▶ _Passage extrait_
MOTIVATIONS ARTISTIQUES

L'expérience de Jean CAMPA sculpteur, se signale par sa fierté, par sa franchise, et sa ferveur authentique par une très grande fermeté.
Après de solides études tant techniques que médicales, il est fasciné par Saint Germain des Prés où il découvre le jazz qui le passionne.
Il devient musicien et dirige un orchestre de jazz et cesse de jouer en 1964.

Il fait alors la connaissance de Schneider et d'Etienne Martin. Ses rencontres seront pour, lui déterminantes.
A partir de 1973 Campa se comporte comme un sculpteur à part entière.
Après une période figurative, il aborde la forme abstraite.
Il utilise tout d'abord le polyester stratifié, puis vint la fonte de bronze, d'aluminium, et désormais le fer soudé depuis 1992.
Ses constructions composées d'entrelacs, de sorte de tiges végétales s'articulent principalement dans le métal.
Des formes arrondies s'y combinent à d'autres dentelées nettement plus agressives qui provoquent des cassures salutaires, des tensions syncopées comme des improvisations rappelant des "tempos" de jazz, Battements heurtés, accords martelés mais néanmoins aériens, dont les parcours imprévus captent la vie dans un jaillissement contenu ou rien n'est jamais figé.

▶ _Données extraites_

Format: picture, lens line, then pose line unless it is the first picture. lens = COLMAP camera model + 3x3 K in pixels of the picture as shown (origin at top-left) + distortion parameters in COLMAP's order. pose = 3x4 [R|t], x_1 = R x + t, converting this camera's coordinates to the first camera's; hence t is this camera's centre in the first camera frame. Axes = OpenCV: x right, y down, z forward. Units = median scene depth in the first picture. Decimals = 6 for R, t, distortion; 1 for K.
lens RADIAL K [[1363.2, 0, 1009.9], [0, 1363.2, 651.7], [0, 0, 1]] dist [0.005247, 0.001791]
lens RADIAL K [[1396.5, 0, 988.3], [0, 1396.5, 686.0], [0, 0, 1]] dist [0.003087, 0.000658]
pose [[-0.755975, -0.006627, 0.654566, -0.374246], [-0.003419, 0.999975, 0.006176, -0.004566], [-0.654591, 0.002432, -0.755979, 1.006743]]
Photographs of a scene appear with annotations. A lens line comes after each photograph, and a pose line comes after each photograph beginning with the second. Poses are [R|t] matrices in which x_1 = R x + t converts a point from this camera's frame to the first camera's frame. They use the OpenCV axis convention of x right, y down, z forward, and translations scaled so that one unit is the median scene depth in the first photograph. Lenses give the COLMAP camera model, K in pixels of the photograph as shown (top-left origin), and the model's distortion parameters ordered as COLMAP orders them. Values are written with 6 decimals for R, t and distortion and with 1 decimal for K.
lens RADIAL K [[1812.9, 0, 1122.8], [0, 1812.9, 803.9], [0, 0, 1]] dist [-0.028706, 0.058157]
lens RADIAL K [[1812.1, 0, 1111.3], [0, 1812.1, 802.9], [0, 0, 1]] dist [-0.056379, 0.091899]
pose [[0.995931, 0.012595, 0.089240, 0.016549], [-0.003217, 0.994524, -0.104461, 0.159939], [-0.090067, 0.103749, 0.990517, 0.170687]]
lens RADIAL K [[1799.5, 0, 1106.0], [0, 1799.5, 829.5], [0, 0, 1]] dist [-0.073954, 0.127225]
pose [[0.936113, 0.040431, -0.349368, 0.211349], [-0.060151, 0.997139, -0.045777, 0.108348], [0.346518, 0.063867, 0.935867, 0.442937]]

▶ _Consignes des tâches_
A – D'après le texte sur Jean Campa, quel effet produit la combinaison des formes arrondies et des formes dentelées dans ses sculptures ? Répondez en une à trois phrases.
B – Poursuivez le texte sur Jean Campa à partir de sa dernière phrase.
Les entrées n'ont aucun lien avec le texte sur Jean Campa.

▶ _Résultats par tâche_
A – Les formes dentelées, nettement plus agressives, provoquent des cassures salutaires et des tensions syncopées, comme des improvisations qui rappellent des tempos de jazz. Ces battements heurtés et accords martelés, pourtant aériens, suivent des parcours imprévus qui captent la vie dans un jaillissement contenu où rien n'est jamais figé.

B –
Il participe à de nombreuses expositions personnelles, de groupe, expose aux Salons de Mai, d'automne, grands et jeunes, comparaisons, aussi qu a des biennales en province, à l'étranger (Belgique, Italie, Liechtenstein, Suisse).
Il a réalisé plusieurs œuvres monumentales pour les Villes de Paris, Marly le Roi, Marseille, Sèvres. Les musées de Dunkerque et Saint Omer ont l'ait l'acquisition d'œuvres de cet artiste.
Il figure dans le dictionnaire Benezit et dans l'ouvrage : "La sculpture moderne en France" de Gérard Xuriguera.
Il a également fait paraître deux ouvrages de poèmes aux éditions ERDA.